Il terrore annebbia i miei sensi, e non sento neanche troppo dolore quando
il polso sinistro si spezza, permettendomi finalmente di sfilare le manette.
In questi due giorni lei mi ha lasciato ammanettato vicino al cadavere,
godendo del mio dolore e della mia paura: ha giocato un po’ con il corpo del
mio amico dopo averlo sbranato, e le sue lunghe dita affusolate hanno
accarezzato anche me, prima che se ne andasse.

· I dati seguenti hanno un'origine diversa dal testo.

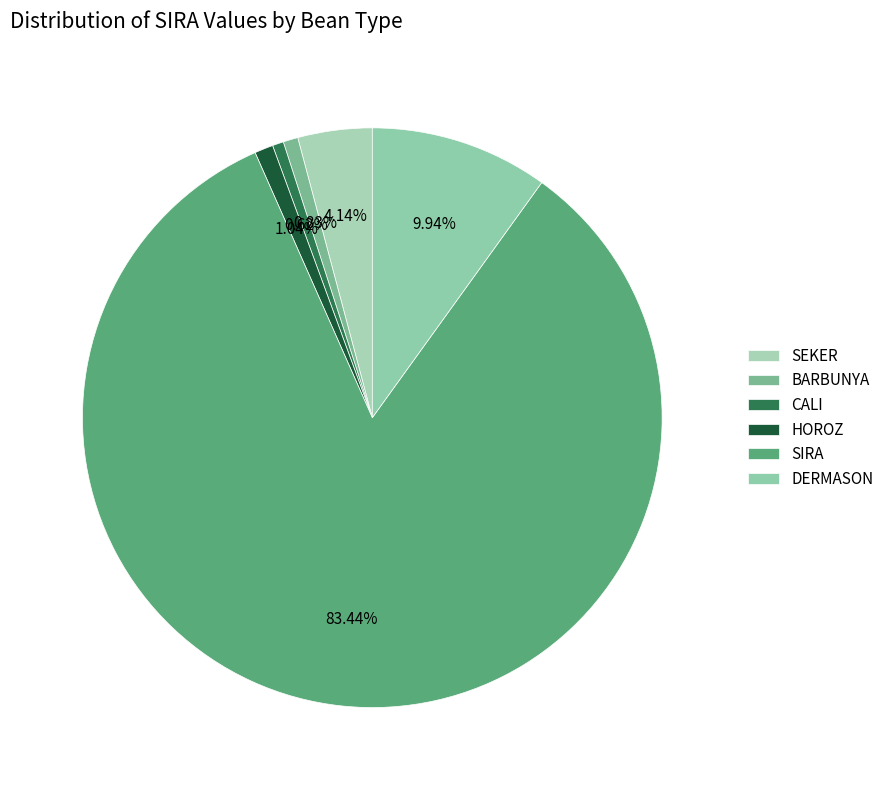

Is there any slice that represents more than half of the pie?

Yes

Scappo dalla stanza, via da quella che sembrava solo una comune ragazza
greca, come tante. Pareva una preda facile: Franco e io non abbiamo esitato
quando ci ha invitato a casa sua.
Corro veloce lungo il corridoio buio, ma uno sbatter d’ali vicino alle
orecchie mi pietrifica. “sono qui” mi sussurra una voce, alitandomi sul
collo.
Qualcosa di caldo mi scorre fino alle caviglie: mi sono pisciato addosso. Lei è tornata. La luce si accende, e fra le braccia tiene un neonato. “è per te, avrai fame dopo” dice. “Ma cosa sei?” inutile lottare. I suoi denti brillano candidi e sporchi di sangue “Conosci la mitologia greca?” Ripete, come due sere prima in quel pub. È con quella scusa che ci ha portato a casa sua e noi, contenti, glielo abbiamo lasciato fare: divertimento low cost. Scuoto la testa. “Qui mi chiamano empusa” a me la cosa non dice nulla, e lei se ne accorge. “Ero la regina di Libia una volta” mi dice, con uno sguardo remoto “mi chiamo Lamia”. E in quel momento capisco. Lamia. Un vampiro. Cazzo, un vampiro!